I look back on my childhood days growing up and I am truly amazed at where I am today. Now in my third year at Rice University, I have something beautiful and meaningful that I have always desired to be a part of but could never have: a team. The Rice Owls baseball team has embraced me since I first stepped on campus. Working as the student manager of the Owls for three years and counting has perhaps been the greatest experience of my entire life. 

This feeling only became that much more apparent during the recent trip to Shriners Hospital. To have a group of 32 young men right beside me interacting with patients who reminded me so much of myself growing up was a truly moving experience. There was this level of attention, respect, and humility that the team showed in the way they loved on these kids. My teammates motivated them to keep working hard while many others said they will keep working hard on the field for them. 



In one particular instance, the team was watching and encouraging a young girl of roughly eight or nine years old to continue pressing on to her goal. She ended up walking no more than 25 feet but that was the farthest she had walked in over six months. I was inspired and proud to see the way that these Division I baseball players took themselves out of the equation to make a young child’s day, week or even year. In talking to a great friend of mine who I’ve gotten to know over the past three seasons, Connor Teykl epitomized what I believe was the mood of the team. 

“Interacting with the kids puts everything into perspective [because] you feel blessed for all that you have. You take it for granted that you can walk on your own ... and even though there is a drastic difference on paper with our size and the physical ability disparity, we were able to be on the same level with the kids [in that moment]. 

Speaking from experience, having the one-on-one attention that many of these kids had with guys just like Connor Teykl is priceless. I can say that having strong relationships with each player on the squad this year as well as from the previous two years, is still priceless for me at the age of 20. Acceptance regardless of physical or mental ability is something that money cannot buy, but rather is granted by a special group of people. 

Through the whirlwind of emotions I was feeling while navigating around Shriners hospital, I continually glanced towards the faces of my teammates to see if they had made a connection between these precious kids and myself. I wanted each of them to see my face in the kids they played with and simultaneously thank them for making a world of difference many will never know they made. 

In entering the physical therapy room where the little girl I mentioned earlier was rehabbing, I turned and spoke to the nearest player to me, Dayne Wunderlich. All I did was speak four words to him: “This was my childhood.” What he did next he probably didn’t even think twice about.
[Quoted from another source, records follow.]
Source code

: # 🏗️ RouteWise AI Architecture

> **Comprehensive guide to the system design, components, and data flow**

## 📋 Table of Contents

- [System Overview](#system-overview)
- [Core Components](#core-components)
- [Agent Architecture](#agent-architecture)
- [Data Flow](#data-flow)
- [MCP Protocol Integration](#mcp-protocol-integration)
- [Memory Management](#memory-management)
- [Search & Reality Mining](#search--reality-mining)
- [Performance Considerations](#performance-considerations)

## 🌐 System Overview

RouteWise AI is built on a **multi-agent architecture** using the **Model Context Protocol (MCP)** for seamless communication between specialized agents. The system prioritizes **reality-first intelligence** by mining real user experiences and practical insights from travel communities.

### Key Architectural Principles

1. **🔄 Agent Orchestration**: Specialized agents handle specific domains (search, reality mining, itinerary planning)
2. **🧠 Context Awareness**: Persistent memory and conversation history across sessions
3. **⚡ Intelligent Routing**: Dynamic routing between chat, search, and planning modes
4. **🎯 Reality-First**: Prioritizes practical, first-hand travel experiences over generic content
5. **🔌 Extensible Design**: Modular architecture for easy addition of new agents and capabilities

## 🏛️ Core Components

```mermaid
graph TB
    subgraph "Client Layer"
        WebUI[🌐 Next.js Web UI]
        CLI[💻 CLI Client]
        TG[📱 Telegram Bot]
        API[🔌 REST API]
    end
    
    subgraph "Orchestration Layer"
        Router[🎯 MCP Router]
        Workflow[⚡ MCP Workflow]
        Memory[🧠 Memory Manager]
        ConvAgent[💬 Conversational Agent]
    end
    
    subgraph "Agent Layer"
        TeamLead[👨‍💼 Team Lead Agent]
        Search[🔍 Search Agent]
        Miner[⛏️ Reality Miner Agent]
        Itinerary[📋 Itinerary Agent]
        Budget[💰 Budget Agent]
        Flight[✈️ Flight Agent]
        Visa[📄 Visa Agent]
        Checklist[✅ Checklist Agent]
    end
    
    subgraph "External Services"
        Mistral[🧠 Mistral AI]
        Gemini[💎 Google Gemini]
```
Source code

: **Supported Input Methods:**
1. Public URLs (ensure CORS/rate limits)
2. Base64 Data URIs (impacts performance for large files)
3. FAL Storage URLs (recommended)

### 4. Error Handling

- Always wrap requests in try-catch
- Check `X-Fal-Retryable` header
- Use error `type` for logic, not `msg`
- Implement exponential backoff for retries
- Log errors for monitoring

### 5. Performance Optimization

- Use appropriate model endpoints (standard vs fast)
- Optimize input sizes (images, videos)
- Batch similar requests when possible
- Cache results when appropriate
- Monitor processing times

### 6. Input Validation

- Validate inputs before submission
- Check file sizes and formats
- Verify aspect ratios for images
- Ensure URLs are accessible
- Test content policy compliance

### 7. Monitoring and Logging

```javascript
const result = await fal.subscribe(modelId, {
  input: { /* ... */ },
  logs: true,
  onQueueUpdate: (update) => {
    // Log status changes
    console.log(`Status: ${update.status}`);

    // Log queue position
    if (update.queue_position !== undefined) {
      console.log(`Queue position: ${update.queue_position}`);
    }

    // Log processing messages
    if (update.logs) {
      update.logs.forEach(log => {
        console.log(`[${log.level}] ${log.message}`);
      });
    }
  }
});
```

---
He did not say a word back. He did not ask for an explanation. He just looked at me and when I turned around, he patted me twice on the back in a way that spoke to me more than 1,000 words could have. Those pats symbolized that he understood where I was coming from, he knew what I was thinking and feeling, he recognized that I was different ... and he didn’t care. 

I am confident that everybody else on the team including my boss, Daniel Watson, and the coaches Wayne Graham, Patrick Hallmark, Clay Van Hook and Scott Sheppard, would have done the exact same thing for me. That is why this group is so special and the impact they have made on my life may be impossible to repay. I can only hope that everyone in their lifetime can too find their acceptance in something as meaningful as what I have experienced with Rice baseball. Many people do not know what they have done for me, including the players themselves, but I figured that reflecting on this trip to Shriners was the optimal time to let them, and the student body at Rice, know.